Finding My Inner Peace: A Journey Through Chaos

The Weight of the Wave

Last year, grief, loss, guilt, fear, doubt, and shame hit me like a rogue wave. I was drowning, not in water, but in the lie that I had to “fix” myself to be worthy of air.

Patience felt impossible. I remember sitting on my bathroom floor one evening, clutching a stress ball so tightly my hand cramped. The world’s chaos—political distress, corruption, the endless scroll of bad news—amplified my fear until it was all I could hear. I abandoned my emotions, trusting my overworked mind to save me. But no amount of therapy appointments, doctor’s visits, or “self-care” checklists could outrun the truth: I wasn’t okay.

Drowning in the Current

Then came the night I’ll never forget: a Sunday in October, when I ended up in the hospital.
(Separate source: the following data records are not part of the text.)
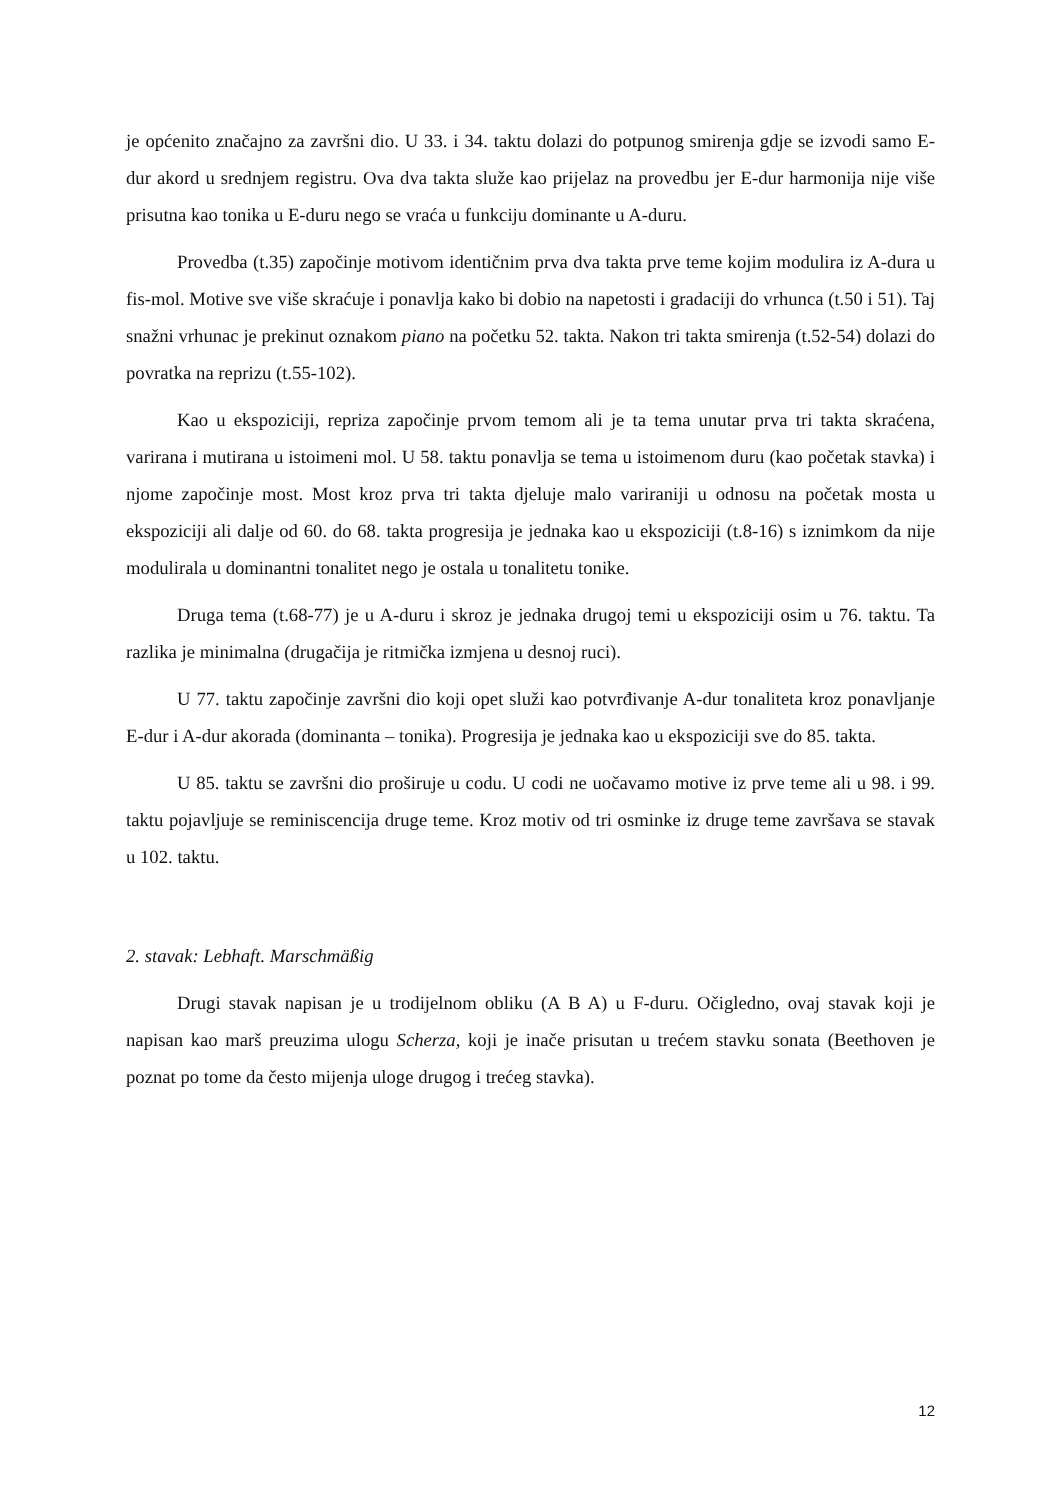je općenito značajno za završni dio. U 33. i 34. taktu dolazi do potpunog smirenja gdje se izvodi samo E-dur akord u srednjem registru. Ova dva takta služe kao prijelaz na provedbu jer E-dur harmonija nije više prisutna kao tonika u E-duru nego se vraća u funkciju dominante u A-duru.
Provedba (t.35) započinje motivom identičnim prva dva takta prve teme kojim modulira iz A-dura u fis-mol. Motive sve više skraćuje i ponavlja kako bi dobio na napetosti i gradaciji do vrhunca (t.50 i 51). Taj snažni vrhunac je prekinut oznakom piano na početku 52. takta. Nakon tri takta smirenja (t.52-54) dolazi do povratka na reprizu (t.55-102).
Kao u ekspoziciji, repriza započinje prvom temom ali je ta tema unutar prva tri takta skraćena, varirana i mutirana u istoimeni mol. U 58. taktu ponavlja se tema u istoimenom duru (kao početak stavka) i njome započinje most. Most kroz prva tri takta djeluje malo variraniji u odnosu na početak mosta u ekspoziciji ali dalje od 60. do 68. takta progresija je jednaka kao u ekspoziciji (t.8-16) s iznimkom da nije modulirala u dominantni tonalitet nego je ostala u tonalitetu tonike.
Druga tema (t.68-77) je u A-duru i skroz je jednaka drugoj temi u ekspoziciji osim u 76. taktu. Ta razlika je minimalna (drugačija je ritmička izmjena u desnoj ruci).
U 77. taktu započinje završni dio koji opet služi kao potvrđivanje A-dur tonaliteta kroz ponavljanje E-dur i A-dur akorada (dominanta – tonika). Progresija je jednaka kao u ekspoziciji sve do 85. takta.
U 85. taktu se završni dio proširuje u codu. U codi ne uočavamo motive iz prve teme ali u 98. i 99. taktu pojavljuje se reminiscencija druge teme. Kroz motiv od tri osminke iz druge teme završava se stavak u 102. taktu.
2. stavak: Lebhaft. Marschmäßig
Drugi stavak napisan je u trodijelnom obliku (A B A) u F-duru. Očigledno, ovaj stavak koji je napisan kao marš preuzima ulogu Scherza, koji je inače prisutan u trećem stavku sonata (Beethoven je poznat po tome da često mijenja uloge drugog i trećeg stavka).
12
The fluorescent lights buzzed and I felt helpless; in my body and in my mind. The nurse’s voice was gentle, but all I could focus on was going home and sleeping in my own bed. It was the first time in my life where I felt like I no longer had control over myself. I believed that night my world had collapsed in on itself because nothing made sense inside my head. There was a moment I believed loved ones had died, and that I was talking to my ex-best friend through another patient. It was a blessing in disguise—because it forced me to confront the chaos I’d been ignoring and finally ask for help in a way I never had before.

That night was my wake-up call. In the chaos, I found the pieces of myself I’d forgotten—the parts lost in the dark, now resurfacing to say, “Hello. We’re still here.”

Finding the Pieces

Healing hasn’t been about “getting better.” It’s been about seeing clearly: the disorder I’d been thriving in, the old skin I shed like a snake. Today, I hold space for all of me—even the parts that still doubt or fear. Because I’ve proven to myself that I’m capable of care. And so are you.

What I didn’t realize until after in therapy, was that I was in perpetual burnout. I desperately needed to step away from everything—no clients, no groups, no notes, no deadlines—just me. For the first time, I had to advocate for myself in ways I never had before.

My doctor initially dismissed my crisis, attributing it solely to stopping Ozempic without titration—a story for another post entirely—and refused to give me time off. But I knew my body and mind needed more than a quick fix. I also started seeing a psychiatrist, which sparked controversy in my family. They don’t believe in the pharmaceutical industry or mental health care, and their skepticism only made my journey harder. But I chose me anyway.

That choice—to prioritize myself despite the pushback—was the first step toward true healing. It taught me that recovery isn’t just about surviving; it’s about reclaiming agency, even when the world (or your own family) doesn’t understand.

Art as a Lifeline

In the months after that night, I turned to my iPad and Procreate not just as tools, but as lifelines. The piece above was born from a simple prompt: “How are you feeling in your body right now?”

The hand is mine—open, vulnerable, finally ready to hold space for whatever rose from the depths. The question marks aren’t just doubts; they’re invitations. A reminder that uncertainty doesn’t have to be scary. It can be where we begin.

Art used to be something I told myself I was only allowed to do in certain spaces, but never just for me. Art was a way to make money and to engage with others, but never for myself. The words that used to keep me away from art where: I’m not good enough, I’m not talented enough, I need to practice more, I need more time, no one will ever buy my art and so-on…

These words and thoughts held a choke-hold on me for the longest time, until this year. Fear is no longer the frequency I operate from, and I am grateful that art allows me to flow rather than to judge.

Now, I carry a sketchbook with me everywhere. I create constantly—and freely—no longer with trepidation, but with trust. My art is no longer confined to the margins of a notebook or the constraints of others’ expectations. It is a form of expression, not oppression. And that freedom is how I know I’m finally home.

Your Turn: A Prompt for Reflection

This week, I invite you to pause and ask yourself:
“How am I feeling in my body right now?”
Grab a notebook, a napkin, or your phone’s notes app. Draw, doodle, or write the first thing that comes to mind—no judgment, no “right” way.